毎日使う歯磨剤(歯みがき粉)はどうやって選んでいますか? パッケージの文言から選べばまず問題ありませんが、より自分の口や歯に合った選び方や使い方は…? 歯科医・歯学博士の照山裕子さんに歯磨剤の成分の特徴と、照山さんが薦める使用時のポイントを2回にわたって教えていただきます。今回はホワイトニングの仕組みや効果についても解説します。

(写真はイメージ=PIXTA)
(写真はイメージ=PIXTA)

 毎日行う歯みがき。第4回から第6回では「歯ブラシやフロス」について解説したが、今回と次回は歯ブラシの“相棒”でもある「歯磨剤(しまざい)」について、歯科医で歯学博士の照山裕子さんに教わろう。

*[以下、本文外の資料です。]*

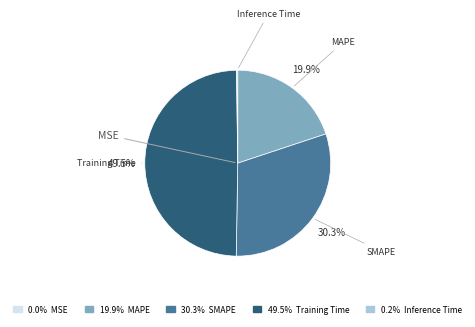

Does any single category account for the majority?

No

 「第2回の虫歯派?歯周病派?でも解説したように、人それぞれの歯、そして口の中の特徴があります。虫歯もしくは歯周病になりやすい、着色しやすい、また歯ならびが悪い部分に汚れがたまりやすいなど、コンディションに合った歯のケアが必要です。歯磨剤についてもどこの部分を重点的にケアしたいかを考えると、選びやすくなるでしょう」と照山さんは語る。

 まずは歯の各部分についておさらいしながら見ていこう。

歯のどこに効かせる? 部位ごとの歯磨剤(しまざい)選びのポイント
歯のどこに効かせる? 部位ごとの歯磨剤(しまざい)選びのポイント
歯磨剤は、主にこの3つの部位に着目して選ぶといい。

硬い組織でできている歯 弱点は「酸」

 歯の最も外側の「エナメル質」。これはほとんどがハイドロキシアパタイトというリン酸カルシウムの結晶でできている。人体の中でも一番硬い組織だ。

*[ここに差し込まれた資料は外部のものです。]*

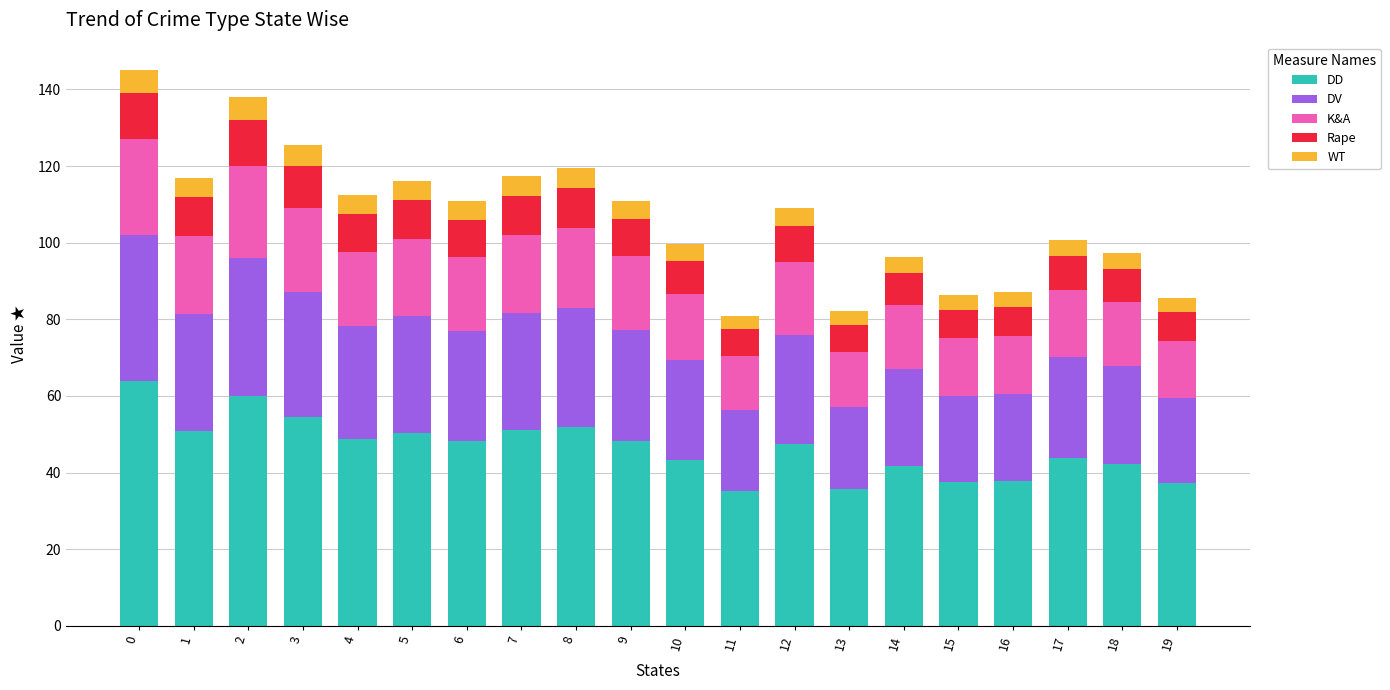

What is the highest value of the DD series?

63.9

 「そんなに硬いにもかかわらず、『酸』に弱いという弱点があります。食事のたびに、口の中が酸性に傾くと、エナメル質の表面からごくわずかにリンやカルシウムが溶けだします。これが『脱灰(だっかい)』。ですが、唾液などには酸を中和する力があり、それによってリンやカルシウムが沈着し、戻ります。これが『再石灰化(さいせっかいか)』。虫歯菌は、糖をエサにして酸を作り、脱灰させることでエナメル質に穴をあけてしまいます。これが虫歯(う蝕[しょく])の正体です」

 そこで、虫歯対策には、エナメル質の強化や、再石灰化を促す成分が入ったような歯磨剤がいいとされる。

 また、エナメル質表面の性状は、個人差があり、凹凸度合いもさまざま。そのため、コーヒーなどの色素が沈着することも。着色対策になる歯磨剤もある。